Report: Placido Domingo denies alleged casting power abuse
MILAN (AP) — Opera legend Placido Domingo was quoted by a leading Italian daily Monday as saying he did not abuse his power in casting, part of allegations against him in two reports by The Associated Press.
Domingo, 78, told Milanese daily Corriere della Sera that while he was general director in Washington and Los Angeles, casting decisions were made by “a team of four or five people.”
That meant “no one could take arbitrary decisions,” he said in an interview.
The AP reported last summer allegations by more than 20 women of sexual harassment or inappropriate behavior. Some claimed that rejecting his advances had hurt their careers.
Corriere interviewed the Spanish singer before a performance in Germany last week, looking ahead to a 50th anniversary concert Dec. 15 at Milan’s La Scala.
Domingo, who gave a similar interview to a Spanish outlet last week, said that the reports “in which I was heavily accused of sexual molestation and abuse of power” hit like “lightning.”
The first AP report was published in August, just after a successful concert marking his 50th year at the outdoor Arena amphitheater in Verona. The second was published in September.

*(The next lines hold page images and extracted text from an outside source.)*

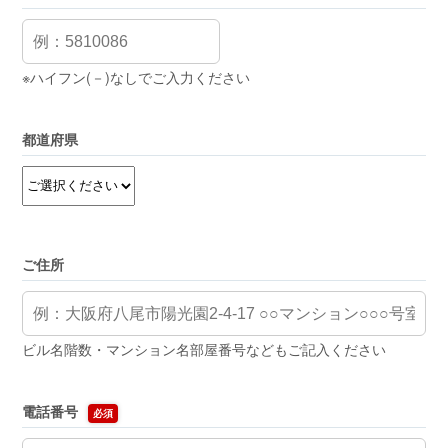
※ハイフン(－)なしでご入力ください
都道府県
ご住所
ビル名階数・マンション名部屋番号などもご記入ください
電話番号
必須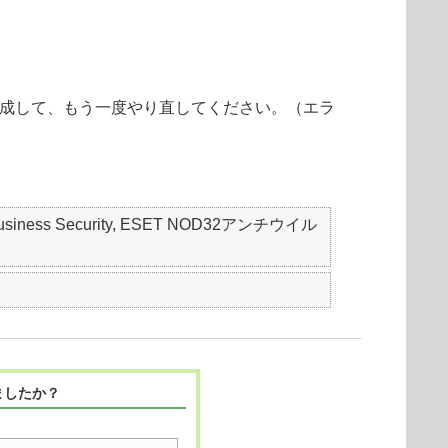
を作成して、もう一度やり直してください。（エラ
mall Business Security, ESET NOD32アンチウイル
ましたか？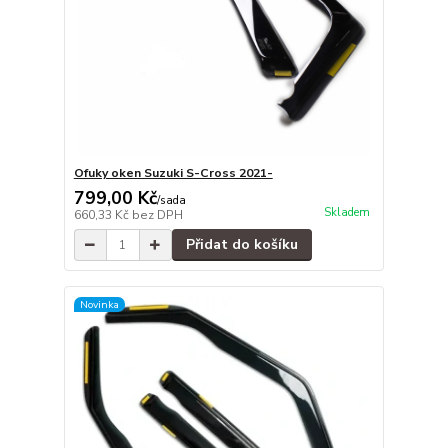
Ofuky oken Suzuki S-Cross 2021-
799,00 Kč
/
sada
Skladem
660,33 Kč
bez DPH
Přidat do košíku
Novinka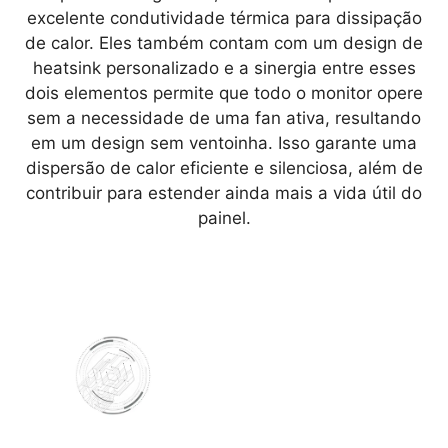
Quando o sistema detecta a barra de tarefas
excelente condutividade térmica para dissipação
exibida na área de trabalho, ele analisa
de calor. Eles também contam com um design de
automaticamente o formato e reduz a luminância
heatsink personalizado e a sinergia entre esses
de forma automática para ajudar a prevenir
dois elementos permite que todo o monitor opere
problemas de burn-in.
sem a necessidade de uma fan ativa, resultando
em um design sem ventoinha. Isso garante uma
dispersão de calor eficiente e silenciosa, além de
contribuir para estender ainda mais a vida útil do
painel.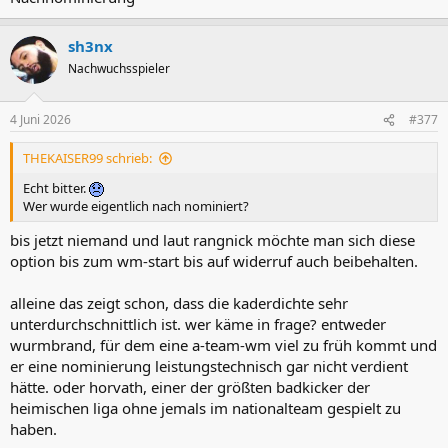
sh3nx
Nachwuchsspieler
4 Juni 2026
#377
THEKAISER99 schrieb:
Echt bitter.
Wer wurde eigentlich nach nominiert?
bis jetzt niemand und laut rangnick möchte man sich diese
option bis zum wm-start bis auf widerruf auch beibehalten.
alleine das zeigt schon, dass die kaderdichte sehr
unterdurchschnittlich ist. wer käme in frage? entweder
wurmbrand, für dem eine a-team-wm viel zu früh kommt und
er eine nominierung leistungstechnisch gar nicht verdient
hätte. oder horvath, einer der größten badkicker der
heimischen liga ohne jemals im nationalteam gespielt zu
haben.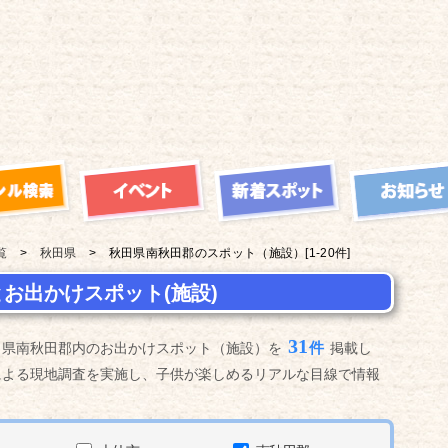
覧
秋田県
秋田県南秋田郡の
スポット（施設）
[1-20件]
お出かけスポット(施設)
31
件
田県南秋田郡内のお出かけスポット（施設）を
掲載し
による現地調査を実施し、子供が楽しめるリアルな目線で情報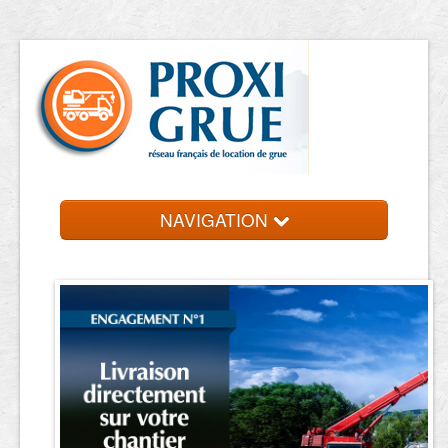
NAVIGATION
Accueil
Location de grue
Contact et devis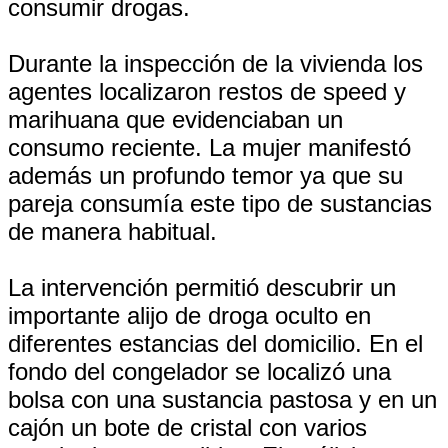
consumir drogas.
Durante la inspección de la vivienda los
agentes localizaron restos de speed y
marihuana que evidenciaban un
consumo reciente. La mujer manifestó
además un profundo temor ya que su
pareja consumía este tipo de sustancias
de manera habitual.
La intervención permitió descubrir un
importante alijo de droga oculto en
diferentes estancias del domicilio. En el
fondo del congelador se localizó una
bolsa con una sustancia pastosa y en un
cajón un bote de cristal con varios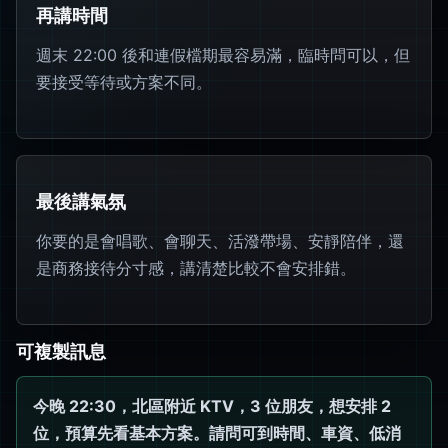
再講時間
週末 22:00 後和連假檔期最容易滿，臨時問可以，但
要接受等待或方案不同。
最後講氣氛
你要的是會唱歌、會聊天、活潑帶場、安靜陪伴，還
是商務接待分寸感，講清楚比較不會安排錯。
可複製訊息
今晚 22:30，北區附近 KTV，3 位朋友，想安排 2
位，預算先看基本方案。請問可到時間、車資、低消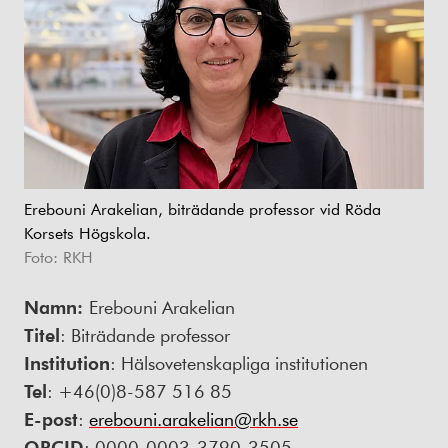
Erebouni Arakelian, biträdande professor vid Röda
Korsets Högskola.
Foto: RKH
Namn:
Erebouni Arakelian
Titel
: Biträdande professor
Institution
: Hälsovetenskapliga institutionen
Tel
: +46(0)8-587 516 85
E-post
:
erebouni.arakelian@rkh.se
ORCID
: 0000-0003-3790-3505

“In a moment, the news became global, enormous, and it didn’t let up. It is right, in that I am a public person, that I should be under the spotlight of public opinion. But very offensive things were said about me as a human being,” Domingo said. “In just a few hours, without (my) being asked, my engagements in Philadelphia and San Francisco were canceled. In a few days, half a century of career was swept away, as if with a breath.”
Asked by the Italian newspaper if his reaction to the first report — noting that the rules and standards had changed from the past — amounted to a “partial admission of guilt,” Domingo did not directly deny the allegations.
He responded: “I am convinced that every form of sexual molestation and offensive behavior toward anyone should be condemned in any place, in any historic period.”
While most of his U.S. dates were canceled in the wake of the reports and an investigation is under way at the Los Angeles Opera, European venues have supported Domingo. Every performance has been confirmed and some opera managers, notably at the Salzburg Festival and the Vienna State Opera, countered the reports by saying that the opera star had always behaved well in their venues.
He has performed to a supportive public and long applause in Salzburg, Szeged, Hungary, Moscow, Vienna, Hamburg and starting Monday in Valencia, Spain.
Placido told Corriere that he was now starting to resume his daily life, after a period during which he spent “many hours closed in the house,” taking solace in music and the support of his family.
“Now slowly-slowly, I am returning to my daily life, to my work, and among friends and colleagues, I feel serene,” he told Corriere.